(Annotated element entries)
'''

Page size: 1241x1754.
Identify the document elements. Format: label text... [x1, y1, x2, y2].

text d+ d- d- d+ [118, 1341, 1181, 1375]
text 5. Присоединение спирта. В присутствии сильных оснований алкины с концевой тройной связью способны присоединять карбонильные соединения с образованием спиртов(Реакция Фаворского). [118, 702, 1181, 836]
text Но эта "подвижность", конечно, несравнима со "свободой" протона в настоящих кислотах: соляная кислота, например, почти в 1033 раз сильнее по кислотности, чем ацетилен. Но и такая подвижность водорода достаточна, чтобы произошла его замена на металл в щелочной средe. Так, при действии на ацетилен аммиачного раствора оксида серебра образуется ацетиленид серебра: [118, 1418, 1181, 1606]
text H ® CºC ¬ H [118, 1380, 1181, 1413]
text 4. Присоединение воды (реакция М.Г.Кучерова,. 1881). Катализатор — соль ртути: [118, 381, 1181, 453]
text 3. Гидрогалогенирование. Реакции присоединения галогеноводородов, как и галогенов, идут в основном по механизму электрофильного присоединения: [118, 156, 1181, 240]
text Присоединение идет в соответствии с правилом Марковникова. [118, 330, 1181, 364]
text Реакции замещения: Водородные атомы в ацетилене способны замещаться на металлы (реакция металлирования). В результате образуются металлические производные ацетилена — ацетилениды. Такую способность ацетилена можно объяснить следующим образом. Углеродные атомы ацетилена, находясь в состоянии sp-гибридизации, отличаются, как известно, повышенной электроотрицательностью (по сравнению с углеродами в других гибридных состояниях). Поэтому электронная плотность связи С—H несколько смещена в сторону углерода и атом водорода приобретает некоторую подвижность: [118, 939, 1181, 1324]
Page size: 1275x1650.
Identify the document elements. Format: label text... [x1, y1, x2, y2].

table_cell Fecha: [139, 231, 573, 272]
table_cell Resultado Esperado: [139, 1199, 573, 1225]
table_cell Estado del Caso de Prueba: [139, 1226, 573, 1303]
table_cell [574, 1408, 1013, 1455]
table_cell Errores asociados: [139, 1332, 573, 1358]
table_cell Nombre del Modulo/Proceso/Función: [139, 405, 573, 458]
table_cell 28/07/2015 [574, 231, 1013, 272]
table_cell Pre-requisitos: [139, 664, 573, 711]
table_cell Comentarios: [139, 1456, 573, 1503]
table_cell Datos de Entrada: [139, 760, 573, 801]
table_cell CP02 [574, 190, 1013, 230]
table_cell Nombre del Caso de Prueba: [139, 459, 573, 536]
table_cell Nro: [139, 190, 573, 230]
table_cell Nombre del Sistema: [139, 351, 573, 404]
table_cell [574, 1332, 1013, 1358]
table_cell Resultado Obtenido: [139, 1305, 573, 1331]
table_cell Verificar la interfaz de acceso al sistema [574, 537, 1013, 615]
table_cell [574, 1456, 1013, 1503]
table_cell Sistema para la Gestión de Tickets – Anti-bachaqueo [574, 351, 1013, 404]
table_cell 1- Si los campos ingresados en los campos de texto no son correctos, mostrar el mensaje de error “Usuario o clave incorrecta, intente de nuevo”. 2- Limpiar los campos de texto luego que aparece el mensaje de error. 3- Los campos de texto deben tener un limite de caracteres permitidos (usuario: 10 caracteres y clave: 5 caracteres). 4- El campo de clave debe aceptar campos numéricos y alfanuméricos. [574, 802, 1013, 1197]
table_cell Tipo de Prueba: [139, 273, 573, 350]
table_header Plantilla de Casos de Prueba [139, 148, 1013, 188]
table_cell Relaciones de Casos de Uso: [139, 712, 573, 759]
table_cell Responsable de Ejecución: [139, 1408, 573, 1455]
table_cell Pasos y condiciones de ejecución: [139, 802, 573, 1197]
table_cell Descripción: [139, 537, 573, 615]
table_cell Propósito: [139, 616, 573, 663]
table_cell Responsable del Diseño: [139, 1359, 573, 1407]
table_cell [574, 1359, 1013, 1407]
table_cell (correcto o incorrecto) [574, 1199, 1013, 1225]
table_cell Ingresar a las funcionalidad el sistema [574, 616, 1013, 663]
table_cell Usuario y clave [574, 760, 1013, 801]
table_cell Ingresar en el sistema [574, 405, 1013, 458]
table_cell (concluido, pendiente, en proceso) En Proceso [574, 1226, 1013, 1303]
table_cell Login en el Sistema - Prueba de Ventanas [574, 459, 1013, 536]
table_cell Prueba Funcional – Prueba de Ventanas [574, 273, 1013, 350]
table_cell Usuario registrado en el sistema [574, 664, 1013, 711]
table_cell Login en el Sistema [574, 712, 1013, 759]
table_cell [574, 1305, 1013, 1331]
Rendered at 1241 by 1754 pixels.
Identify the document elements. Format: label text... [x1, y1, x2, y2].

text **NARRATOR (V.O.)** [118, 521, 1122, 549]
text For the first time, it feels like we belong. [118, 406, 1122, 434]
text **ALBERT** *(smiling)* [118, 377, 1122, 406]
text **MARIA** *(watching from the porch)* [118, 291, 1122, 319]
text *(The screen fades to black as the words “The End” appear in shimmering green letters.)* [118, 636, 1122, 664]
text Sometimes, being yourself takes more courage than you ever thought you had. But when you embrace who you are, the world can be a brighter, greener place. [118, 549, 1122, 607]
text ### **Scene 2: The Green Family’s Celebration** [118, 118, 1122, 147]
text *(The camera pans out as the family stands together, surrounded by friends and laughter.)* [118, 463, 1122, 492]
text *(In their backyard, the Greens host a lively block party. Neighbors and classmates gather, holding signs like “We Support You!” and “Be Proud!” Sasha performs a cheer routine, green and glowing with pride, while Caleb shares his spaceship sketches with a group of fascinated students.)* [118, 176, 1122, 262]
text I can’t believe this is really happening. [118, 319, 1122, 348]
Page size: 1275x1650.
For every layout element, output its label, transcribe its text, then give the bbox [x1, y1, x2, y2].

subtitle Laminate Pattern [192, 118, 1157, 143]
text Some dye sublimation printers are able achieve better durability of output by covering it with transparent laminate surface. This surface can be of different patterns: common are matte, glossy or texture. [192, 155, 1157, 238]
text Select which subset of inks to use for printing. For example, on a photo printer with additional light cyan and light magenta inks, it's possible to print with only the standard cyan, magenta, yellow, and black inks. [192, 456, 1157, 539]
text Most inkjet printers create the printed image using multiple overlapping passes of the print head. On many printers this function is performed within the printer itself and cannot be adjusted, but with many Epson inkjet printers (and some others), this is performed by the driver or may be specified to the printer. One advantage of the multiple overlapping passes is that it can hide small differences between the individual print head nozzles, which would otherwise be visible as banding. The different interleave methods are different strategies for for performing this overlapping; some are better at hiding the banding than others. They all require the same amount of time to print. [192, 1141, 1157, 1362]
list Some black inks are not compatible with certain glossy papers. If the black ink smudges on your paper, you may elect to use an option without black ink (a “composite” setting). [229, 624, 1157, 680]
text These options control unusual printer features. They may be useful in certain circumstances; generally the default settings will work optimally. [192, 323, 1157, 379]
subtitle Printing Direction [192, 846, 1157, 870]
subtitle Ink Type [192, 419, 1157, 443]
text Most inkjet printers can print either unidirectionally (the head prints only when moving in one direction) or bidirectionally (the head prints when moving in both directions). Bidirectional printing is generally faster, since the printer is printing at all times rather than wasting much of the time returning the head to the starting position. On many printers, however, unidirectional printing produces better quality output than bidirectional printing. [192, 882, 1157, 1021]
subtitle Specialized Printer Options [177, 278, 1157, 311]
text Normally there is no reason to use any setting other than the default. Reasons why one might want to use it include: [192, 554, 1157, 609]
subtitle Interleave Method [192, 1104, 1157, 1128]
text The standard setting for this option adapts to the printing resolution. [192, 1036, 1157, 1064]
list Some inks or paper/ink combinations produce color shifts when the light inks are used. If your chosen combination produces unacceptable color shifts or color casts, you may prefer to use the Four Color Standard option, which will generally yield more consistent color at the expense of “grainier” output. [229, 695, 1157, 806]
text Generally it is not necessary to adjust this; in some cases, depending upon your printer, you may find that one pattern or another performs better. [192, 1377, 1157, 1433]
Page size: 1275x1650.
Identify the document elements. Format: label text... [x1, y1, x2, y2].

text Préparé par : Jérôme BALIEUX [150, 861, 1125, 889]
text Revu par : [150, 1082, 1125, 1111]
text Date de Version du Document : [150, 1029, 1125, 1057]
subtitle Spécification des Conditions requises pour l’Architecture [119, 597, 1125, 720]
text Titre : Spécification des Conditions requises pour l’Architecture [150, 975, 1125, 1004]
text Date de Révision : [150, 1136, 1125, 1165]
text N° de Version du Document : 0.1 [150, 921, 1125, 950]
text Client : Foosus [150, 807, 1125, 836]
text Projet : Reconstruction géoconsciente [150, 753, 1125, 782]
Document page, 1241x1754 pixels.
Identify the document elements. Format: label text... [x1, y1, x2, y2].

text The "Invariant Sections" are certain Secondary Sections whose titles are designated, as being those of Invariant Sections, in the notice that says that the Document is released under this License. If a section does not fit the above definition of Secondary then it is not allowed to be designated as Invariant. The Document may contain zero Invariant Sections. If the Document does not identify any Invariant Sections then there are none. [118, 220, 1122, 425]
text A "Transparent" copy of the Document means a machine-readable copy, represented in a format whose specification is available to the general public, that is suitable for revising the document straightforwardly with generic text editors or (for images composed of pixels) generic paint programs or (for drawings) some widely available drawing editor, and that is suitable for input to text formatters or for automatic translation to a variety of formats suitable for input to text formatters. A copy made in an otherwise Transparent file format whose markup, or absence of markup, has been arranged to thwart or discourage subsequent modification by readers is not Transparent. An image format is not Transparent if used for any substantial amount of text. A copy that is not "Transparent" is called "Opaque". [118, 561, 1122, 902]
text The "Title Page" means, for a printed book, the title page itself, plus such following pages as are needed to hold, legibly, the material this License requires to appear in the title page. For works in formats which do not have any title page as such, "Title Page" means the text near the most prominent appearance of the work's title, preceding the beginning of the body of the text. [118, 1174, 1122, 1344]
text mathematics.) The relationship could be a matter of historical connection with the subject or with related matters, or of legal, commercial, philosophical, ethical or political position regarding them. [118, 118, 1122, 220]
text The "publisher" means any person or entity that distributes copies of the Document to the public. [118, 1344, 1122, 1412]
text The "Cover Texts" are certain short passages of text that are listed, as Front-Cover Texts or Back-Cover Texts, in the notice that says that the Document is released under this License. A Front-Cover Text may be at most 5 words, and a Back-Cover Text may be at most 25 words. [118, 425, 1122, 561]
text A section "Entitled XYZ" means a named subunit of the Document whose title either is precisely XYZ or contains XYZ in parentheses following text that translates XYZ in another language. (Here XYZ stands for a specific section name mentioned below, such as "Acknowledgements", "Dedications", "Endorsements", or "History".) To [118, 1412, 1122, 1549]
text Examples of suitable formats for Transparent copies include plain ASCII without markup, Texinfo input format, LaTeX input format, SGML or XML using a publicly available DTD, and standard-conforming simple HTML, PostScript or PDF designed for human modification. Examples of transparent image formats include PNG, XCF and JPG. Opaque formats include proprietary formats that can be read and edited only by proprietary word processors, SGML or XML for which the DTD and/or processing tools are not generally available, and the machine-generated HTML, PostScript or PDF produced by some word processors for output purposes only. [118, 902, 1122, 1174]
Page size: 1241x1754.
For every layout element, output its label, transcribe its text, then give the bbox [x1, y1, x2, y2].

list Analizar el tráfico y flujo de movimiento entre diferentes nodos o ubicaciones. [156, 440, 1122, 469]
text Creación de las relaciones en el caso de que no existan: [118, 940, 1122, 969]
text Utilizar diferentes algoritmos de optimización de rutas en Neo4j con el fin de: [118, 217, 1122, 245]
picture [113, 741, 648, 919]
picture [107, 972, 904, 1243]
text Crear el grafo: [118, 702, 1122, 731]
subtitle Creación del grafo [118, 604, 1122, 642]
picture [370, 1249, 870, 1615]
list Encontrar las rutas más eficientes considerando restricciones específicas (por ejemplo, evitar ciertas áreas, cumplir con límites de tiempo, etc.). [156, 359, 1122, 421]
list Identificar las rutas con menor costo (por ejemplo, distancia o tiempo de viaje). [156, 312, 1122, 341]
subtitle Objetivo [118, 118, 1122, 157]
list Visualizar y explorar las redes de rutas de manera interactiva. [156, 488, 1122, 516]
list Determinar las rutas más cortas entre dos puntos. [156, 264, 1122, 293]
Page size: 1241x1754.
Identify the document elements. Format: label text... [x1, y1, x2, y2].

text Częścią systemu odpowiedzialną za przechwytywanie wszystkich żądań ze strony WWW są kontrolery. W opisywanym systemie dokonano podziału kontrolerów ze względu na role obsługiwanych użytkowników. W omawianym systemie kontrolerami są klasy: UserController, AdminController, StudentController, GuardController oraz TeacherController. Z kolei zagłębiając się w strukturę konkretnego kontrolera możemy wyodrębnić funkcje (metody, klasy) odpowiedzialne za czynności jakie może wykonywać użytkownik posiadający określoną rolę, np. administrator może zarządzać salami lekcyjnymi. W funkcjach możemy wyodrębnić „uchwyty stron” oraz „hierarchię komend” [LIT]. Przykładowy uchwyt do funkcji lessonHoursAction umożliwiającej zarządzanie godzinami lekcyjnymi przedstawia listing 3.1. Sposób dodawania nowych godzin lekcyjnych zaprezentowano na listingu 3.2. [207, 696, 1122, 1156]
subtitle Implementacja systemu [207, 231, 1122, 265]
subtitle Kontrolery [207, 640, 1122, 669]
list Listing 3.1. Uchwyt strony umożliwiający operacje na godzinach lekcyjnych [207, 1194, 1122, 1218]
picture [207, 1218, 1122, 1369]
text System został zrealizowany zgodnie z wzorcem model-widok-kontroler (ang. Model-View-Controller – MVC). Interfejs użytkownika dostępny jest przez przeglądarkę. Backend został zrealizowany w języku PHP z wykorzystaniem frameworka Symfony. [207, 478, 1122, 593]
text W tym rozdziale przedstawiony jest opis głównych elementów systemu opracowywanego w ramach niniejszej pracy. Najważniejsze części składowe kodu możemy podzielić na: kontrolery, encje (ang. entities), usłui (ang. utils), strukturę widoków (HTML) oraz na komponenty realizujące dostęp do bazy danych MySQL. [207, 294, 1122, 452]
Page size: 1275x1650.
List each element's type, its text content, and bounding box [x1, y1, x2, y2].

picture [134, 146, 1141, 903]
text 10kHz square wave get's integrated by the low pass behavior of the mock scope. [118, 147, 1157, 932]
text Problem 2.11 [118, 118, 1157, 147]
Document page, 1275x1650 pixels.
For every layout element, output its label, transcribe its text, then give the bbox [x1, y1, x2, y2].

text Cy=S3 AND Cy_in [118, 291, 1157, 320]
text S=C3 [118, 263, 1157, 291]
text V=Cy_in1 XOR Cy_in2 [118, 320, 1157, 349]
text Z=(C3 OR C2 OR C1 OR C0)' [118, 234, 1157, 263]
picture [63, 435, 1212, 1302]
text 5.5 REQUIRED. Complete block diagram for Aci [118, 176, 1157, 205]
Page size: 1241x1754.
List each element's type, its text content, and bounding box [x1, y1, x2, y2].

'''

__THE REQUEST__.
Repeat the lines between the line holding "list Analizar el" and the line holding "text Creación de", inclusive.

__COMPLETE ANSWER__.
list Analizar el tráfico y flujo de movimiento entre diferentes nodos o ubicaciones. [156, 440, 1122, 469]
text Creación de las relaciones en el caso de que no existan: [118, 940, 1122, 969]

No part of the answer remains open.